Reproduce the full accounting policy text on employee benefits, voluntary retirement, administrative expenses and insurance claims, word for word.

Study text:
******
15. Employee Benefits

15.1 All short term employee benefits are recognized at their undiscounted amount in the accounting period in which they are incurred.

15.2 Employee Benefit under defined contribution plans comprising provident fund etc. is recognized based on the undiscounted obligations of the company to contribute to the plan. The same is paid to a fund administered through a separate trust.

15.3 Employee benefits under defined benefit plans comprising of gratuity, leave encashment, compensated absences, post retirement medical benefits and other terminal benefits are recognized based on the present value of defined benefit obligation, which is computed on the basis of actuarial valuation using the Projected Unit Credit Method. Actuarial Liability in excess of respective plan assets is recognized during the year.

15.4 Liability for gratuity as per actuarial valuation is funded with a seoarate trust.

16. Voluntary Retirement Scheme

Expenditure on Voluntary Retirement Scheme (VRS) is charged to Profit and Loss Account when incurred.

17. General Administrative Expenses

General administrative expenses which are identifiable to Assets, Basins & Services are allocated to activities and the balance are charged to Profit and Loss Account. Such expenses at Headquarters are charged to Profit and Loss Account.

18. Insurance claims

The company accounts for insurance claims as under :-

18.1 In case of total loss of asset by transferring, either the carrying cost of the relevant asset or insurance value (subject to deductibles), whichever is lower under the head "Claims Recoverable-Insurance" on intimation to Insurer. In case insurance claim is less than carrying cost, the difference is charged to Profit and Loss Account.
******
Data for analysis:
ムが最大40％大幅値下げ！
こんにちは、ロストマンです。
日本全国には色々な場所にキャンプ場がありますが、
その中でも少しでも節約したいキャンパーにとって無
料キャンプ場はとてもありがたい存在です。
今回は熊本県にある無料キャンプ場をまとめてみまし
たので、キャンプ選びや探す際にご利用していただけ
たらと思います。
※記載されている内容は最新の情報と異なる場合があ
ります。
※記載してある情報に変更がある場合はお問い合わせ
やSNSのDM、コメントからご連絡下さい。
******
Response to the task:
15. Employee Benefits

15.1 All short term employee benefits are recognized at their undiscounted amount in the accounting period in which they are incurred.

15.2 Employee Benefit under defined contribution plans comprising provident fund etc. is recognized based on the undiscounted obligations of the company to contribute to the plan. The same is paid to a fund administered through a separate trust.

15.3 Employee benefits under defined benefit plans comprising of gratuity, leave encashment, compensated absences, post retirement medical benefits and other terminal benefits are recognized based on the present value of defined benefit obligation, which is computed on the basis of actuarial valuation using the Projected Unit Credit Method. Actuarial Liability in excess of respective plan assets is recognized during the year.

15.4 Liability for gratuity as per actuarial valuation is funded with a seoarate trust.

16. Voluntary Retirement Scheme

Expenditure on Voluntary Retirement Scheme (VRS) is charged to Profit and Loss Account when incurred.

17. General Administrative Expenses

General administrative expenses which are identifiable to Assets, Basins & Services are allocated to activities and the balance are charged to Profit and Loss Account. Such expenses at Headquarters are charged to Profit and Loss Account.

18. Insurance claims

The company accounts for insurance claims as under :-

18.1 In case of total loss of asset by transferring, either the carrying cost of the relevant asset or insurance value (subject to deductibles), whichever is lower under the head "Claims Recoverable-Insurance" on intimation to Insurer. In case insurance claim is less than carrying cost, the difference is charged to Profit and Loss Account.